[[ EXTRACTED MATERIAL open ]]

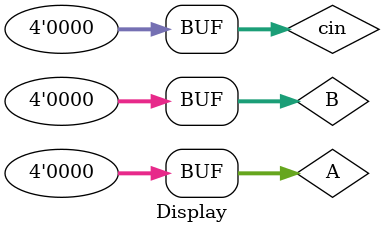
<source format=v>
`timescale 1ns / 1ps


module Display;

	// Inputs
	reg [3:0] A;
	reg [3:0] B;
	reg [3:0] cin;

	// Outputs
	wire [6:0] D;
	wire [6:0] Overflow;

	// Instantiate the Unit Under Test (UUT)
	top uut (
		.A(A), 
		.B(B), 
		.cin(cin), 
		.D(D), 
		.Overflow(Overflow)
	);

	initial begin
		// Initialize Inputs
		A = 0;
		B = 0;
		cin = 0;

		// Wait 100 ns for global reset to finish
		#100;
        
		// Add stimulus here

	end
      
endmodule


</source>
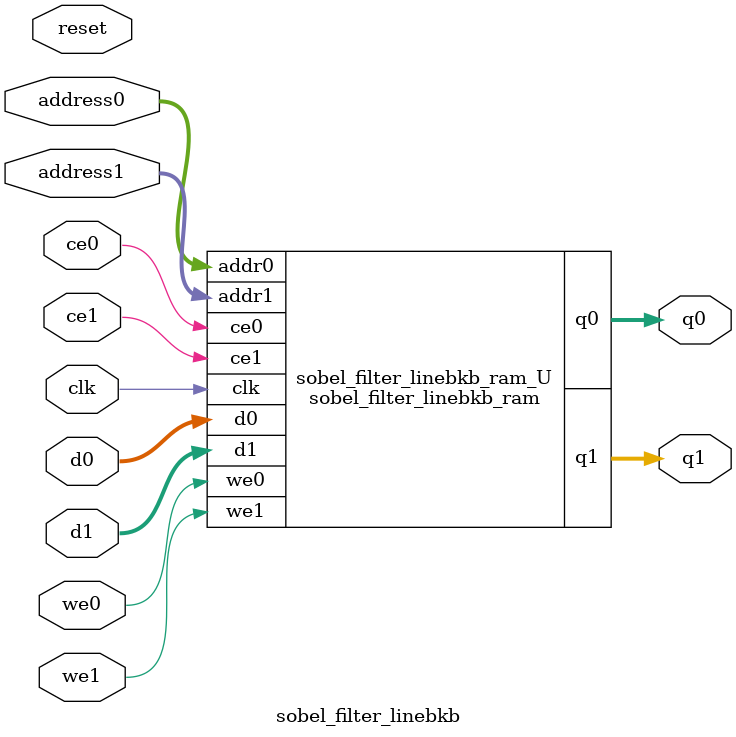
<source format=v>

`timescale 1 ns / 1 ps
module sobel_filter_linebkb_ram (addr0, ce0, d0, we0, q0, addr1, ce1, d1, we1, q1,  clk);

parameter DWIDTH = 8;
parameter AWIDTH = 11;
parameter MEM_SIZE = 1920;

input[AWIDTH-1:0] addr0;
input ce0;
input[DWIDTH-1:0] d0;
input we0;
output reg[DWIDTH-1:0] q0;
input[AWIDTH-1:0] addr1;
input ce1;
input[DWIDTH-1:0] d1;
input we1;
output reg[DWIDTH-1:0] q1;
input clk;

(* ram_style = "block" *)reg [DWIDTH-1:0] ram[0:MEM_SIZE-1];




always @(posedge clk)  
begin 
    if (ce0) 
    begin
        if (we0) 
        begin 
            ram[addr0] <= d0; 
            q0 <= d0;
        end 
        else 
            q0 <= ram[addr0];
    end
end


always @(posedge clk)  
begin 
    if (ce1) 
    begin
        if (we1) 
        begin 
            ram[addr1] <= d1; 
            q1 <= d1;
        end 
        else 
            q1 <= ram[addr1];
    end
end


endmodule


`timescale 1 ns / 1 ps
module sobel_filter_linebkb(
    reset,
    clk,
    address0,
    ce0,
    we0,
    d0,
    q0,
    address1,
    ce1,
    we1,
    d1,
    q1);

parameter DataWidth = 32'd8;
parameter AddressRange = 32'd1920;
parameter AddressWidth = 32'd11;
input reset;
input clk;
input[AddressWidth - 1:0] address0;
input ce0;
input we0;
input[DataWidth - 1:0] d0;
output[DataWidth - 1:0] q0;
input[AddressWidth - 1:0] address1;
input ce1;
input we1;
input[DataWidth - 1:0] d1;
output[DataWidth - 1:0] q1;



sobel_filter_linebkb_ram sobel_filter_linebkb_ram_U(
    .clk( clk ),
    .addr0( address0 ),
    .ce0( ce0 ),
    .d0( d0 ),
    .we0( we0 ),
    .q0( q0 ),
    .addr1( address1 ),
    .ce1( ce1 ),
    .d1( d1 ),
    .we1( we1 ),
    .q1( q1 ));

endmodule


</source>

[[ EXTRACTED MATERIAL closed ]]

● TASK TO COMPLETE
Would you return the data above exactly as written, minus the images?

● RESPONSE
<source format=v>
`timescale 1ns / 1ps


module Display;

	// Inputs
	reg [3:0] A;
	reg [3:0] B;
	reg [3:0] cin;

	// Outputs
	wire [6:0] D;
	wire [6:0] Overflow;

	// Instantiate the Unit Under Test (UUT)
	top uut (
		.A(A), 
		.B(B), 
		.cin(cin), 
		.D(D), 
		.Overflow(Overflow)
	);

	initial begin
		// Initialize Inputs
		A = 0;
		B = 0;
		cin = 0;

		// Wait 100 ns for global reset to finish
		#100;
        
		// Add stimulus here

	end
      
endmodule


</source>
<source format=v>

`timescale 1 ns / 1 ps
module sobel_filter_linebkb_ram (addr0, ce0, d0, we0, q0, addr1, ce1, d1, we1, q1,  clk);

parameter DWIDTH = 8;
parameter AWIDTH = 11;
parameter MEM_SIZE = 1920;

input[AWIDTH-1:0] addr0;
input ce0;
input[DWIDTH-1:0] d0;
input we0;
output reg[DWIDTH-1:0] q0;
input[AWIDTH-1:0] addr1;
input ce1;
input[DWIDTH-1:0] d1;
input we1;
output reg[DWIDTH-1:0] q1;
input clk;

(* ram_style = "block" *)reg [DWIDTH-1:0] ram[0:MEM_SIZE-1];




always @(posedge clk)  
begin 
    if (ce0) 
    begin
        if (we0) 
        begin 
            ram[addr0] <= d0; 
            q0 <= d0;
        end 
        else 
            q0 <= ram[addr0];
    end
end


always @(posedge clk)  
begin 
    if (ce1) 
    begin
        if (we1) 
        begin 
            ram[addr1] <= d1; 
            q1 <= d1;
        end 
        else 
            q1 <= ram[addr1];
    end
end


endmodule


`timescale 1 ns / 1 ps
module sobel_filter_linebkb(
    reset,
    clk,
    address0,
    ce0,
    we0,
    d0,
    q0,
    address1,
    ce1,
    we1,
    d1,
    q1);

parameter DataWidth = 32'd8;
parameter AddressRange = 32'd1920;
parameter AddressWidth = 32'd11;
input reset;
input clk;
input[AddressWidth - 1:0] address0;
input ce0;
input we0;
input[DataWidth - 1:0] d0;
output[DataWidth - 1:0] q0;
input[AddressWidth - 1:0] address1;
input ce1;
input we1;
input[DataWidth - 1:0] d1;
output[DataWidth - 1:0] q1;



sobel_filter_linebkb_ram sobel_filter_linebkb_ram_U(
    .clk( clk ),
    .addr0( address0 ),
    .ce0( ce0 ),
    .d0( d0 ),
    .we0( we0 ),
    .q0( q0 ),
    .addr1( address1 ),
    .ce1( ce1 ),
    .d1( d1 ),
    .we1( we1 ),
    .q1( q1 ));

endmodule


</source>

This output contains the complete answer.